PROVIDED ENTRIES:
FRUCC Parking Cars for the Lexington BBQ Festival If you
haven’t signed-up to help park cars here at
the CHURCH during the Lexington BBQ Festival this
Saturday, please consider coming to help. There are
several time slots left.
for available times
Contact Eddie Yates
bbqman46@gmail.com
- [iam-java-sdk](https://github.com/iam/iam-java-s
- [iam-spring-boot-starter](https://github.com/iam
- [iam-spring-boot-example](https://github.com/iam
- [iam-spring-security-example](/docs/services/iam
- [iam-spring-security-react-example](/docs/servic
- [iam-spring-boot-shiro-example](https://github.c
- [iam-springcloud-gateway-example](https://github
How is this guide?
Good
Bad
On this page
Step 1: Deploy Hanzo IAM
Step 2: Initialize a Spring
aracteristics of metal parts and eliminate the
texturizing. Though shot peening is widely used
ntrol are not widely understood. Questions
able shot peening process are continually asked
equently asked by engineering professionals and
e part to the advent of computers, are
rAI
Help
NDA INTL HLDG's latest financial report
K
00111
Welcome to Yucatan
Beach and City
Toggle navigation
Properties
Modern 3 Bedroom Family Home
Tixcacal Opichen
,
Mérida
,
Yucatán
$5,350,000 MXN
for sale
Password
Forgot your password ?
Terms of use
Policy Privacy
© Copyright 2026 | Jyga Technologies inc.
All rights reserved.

WHAT IS REQUIRED: Your answer must be the line with "Contact Eddie Yates" and all lines after it through the final line of the entries, copied exactly and with nothing added.

ANSWER TO THIS EXERCISE:
Contact Eddie Yates
bbqman46@gmail.com
- [iam-java-sdk](https://github.com/iam/iam-java-s
- [iam-spring-boot-starter](https://github.com/iam
- [iam-spring-boot-example](https://github.com/iam
- [iam-spring-security-example](/docs/services/iam
- [iam-spring-security-react-example](/docs/servic
- [iam-spring-boot-shiro-example](https://github.c
- [iam-springcloud-gateway-example](https://github
How is this guide?
Good
Bad
On this page
Step 1: Deploy Hanzo IAM
Step 2: Initialize a Spring
aracteristics of metal parts and eliminate the
texturizing. Though shot peening is widely used
ntrol are not widely understood. Questions
able shot peening process are continually asked
equently asked by engineering professionals and
e part to the advent of computers, are
rAI
Help
NDA INTL HLDG's latest financial report
K
00111
Welcome to Yucatan
Beach and City
Toggle navigation
Properties
Modern 3 Bedroom Family Home
Tixcacal Opichen
,
Mérida
,
Yucatán
$5,350,000 MXN
for sale
Password
Forgot your password ?
Terms of use
Policy Privacy
© Copyright 2026 | Jyga Technologies inc.
All rights reserved.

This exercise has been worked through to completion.